-- Given entries follows --

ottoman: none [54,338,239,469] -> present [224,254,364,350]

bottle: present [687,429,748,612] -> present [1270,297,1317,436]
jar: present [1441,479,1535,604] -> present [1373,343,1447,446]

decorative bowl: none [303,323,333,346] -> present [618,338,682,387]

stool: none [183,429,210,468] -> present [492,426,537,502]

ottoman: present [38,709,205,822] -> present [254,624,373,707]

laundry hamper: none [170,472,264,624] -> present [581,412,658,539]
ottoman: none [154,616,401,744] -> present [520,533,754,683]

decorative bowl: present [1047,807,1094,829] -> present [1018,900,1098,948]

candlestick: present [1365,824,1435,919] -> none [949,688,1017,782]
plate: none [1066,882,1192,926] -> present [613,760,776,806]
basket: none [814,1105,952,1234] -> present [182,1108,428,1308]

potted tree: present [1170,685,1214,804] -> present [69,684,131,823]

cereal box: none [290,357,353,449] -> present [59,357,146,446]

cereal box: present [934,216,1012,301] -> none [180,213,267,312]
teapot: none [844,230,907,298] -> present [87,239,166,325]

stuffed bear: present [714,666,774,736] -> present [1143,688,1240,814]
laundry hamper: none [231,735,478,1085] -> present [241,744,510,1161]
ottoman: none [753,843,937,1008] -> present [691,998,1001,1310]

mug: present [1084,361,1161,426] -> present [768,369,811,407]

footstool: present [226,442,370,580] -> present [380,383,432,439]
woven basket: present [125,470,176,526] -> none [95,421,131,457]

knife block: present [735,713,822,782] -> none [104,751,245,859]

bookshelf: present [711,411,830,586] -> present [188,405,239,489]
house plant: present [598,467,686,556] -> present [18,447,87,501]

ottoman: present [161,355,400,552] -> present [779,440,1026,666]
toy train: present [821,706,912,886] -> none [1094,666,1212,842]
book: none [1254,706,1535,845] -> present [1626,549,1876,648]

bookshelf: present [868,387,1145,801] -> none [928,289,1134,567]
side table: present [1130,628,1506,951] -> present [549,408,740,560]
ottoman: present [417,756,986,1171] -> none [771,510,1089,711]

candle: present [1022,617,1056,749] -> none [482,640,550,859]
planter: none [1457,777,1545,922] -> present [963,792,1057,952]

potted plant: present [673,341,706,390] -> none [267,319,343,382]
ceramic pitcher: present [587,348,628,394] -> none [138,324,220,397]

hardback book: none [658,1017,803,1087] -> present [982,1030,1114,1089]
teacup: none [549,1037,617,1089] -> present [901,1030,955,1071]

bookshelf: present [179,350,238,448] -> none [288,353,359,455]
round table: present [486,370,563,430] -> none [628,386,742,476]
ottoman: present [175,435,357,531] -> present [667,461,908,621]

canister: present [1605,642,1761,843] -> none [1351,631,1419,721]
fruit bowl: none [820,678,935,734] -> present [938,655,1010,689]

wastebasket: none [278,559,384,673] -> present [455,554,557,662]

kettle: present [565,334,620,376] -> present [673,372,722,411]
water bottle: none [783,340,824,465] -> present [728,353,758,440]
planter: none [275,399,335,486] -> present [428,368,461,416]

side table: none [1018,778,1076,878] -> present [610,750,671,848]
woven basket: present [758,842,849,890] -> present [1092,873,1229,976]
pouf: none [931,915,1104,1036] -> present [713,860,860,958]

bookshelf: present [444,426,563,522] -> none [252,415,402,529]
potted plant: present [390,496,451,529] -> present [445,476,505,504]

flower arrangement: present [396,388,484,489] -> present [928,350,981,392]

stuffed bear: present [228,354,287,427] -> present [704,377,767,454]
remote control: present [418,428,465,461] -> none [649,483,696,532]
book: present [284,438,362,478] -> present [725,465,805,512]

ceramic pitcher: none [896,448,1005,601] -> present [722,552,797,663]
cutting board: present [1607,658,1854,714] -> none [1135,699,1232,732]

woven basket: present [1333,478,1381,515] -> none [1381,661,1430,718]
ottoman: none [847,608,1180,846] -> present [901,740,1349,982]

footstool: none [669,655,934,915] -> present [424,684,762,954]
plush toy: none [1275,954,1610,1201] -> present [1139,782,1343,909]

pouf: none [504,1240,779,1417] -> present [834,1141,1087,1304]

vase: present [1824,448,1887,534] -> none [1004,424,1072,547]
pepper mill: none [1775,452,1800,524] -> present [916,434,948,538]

-- Given entries concluded --

◆ About this task: Lines with "stuffed": find them in the data and copy each one.

◆ Exercise response:
stuffed bear: present [714,666,774,736] -> present [1143,688,1240,814]
stuffed bear: present [228,354,287,427] -> present [704,377,767,454]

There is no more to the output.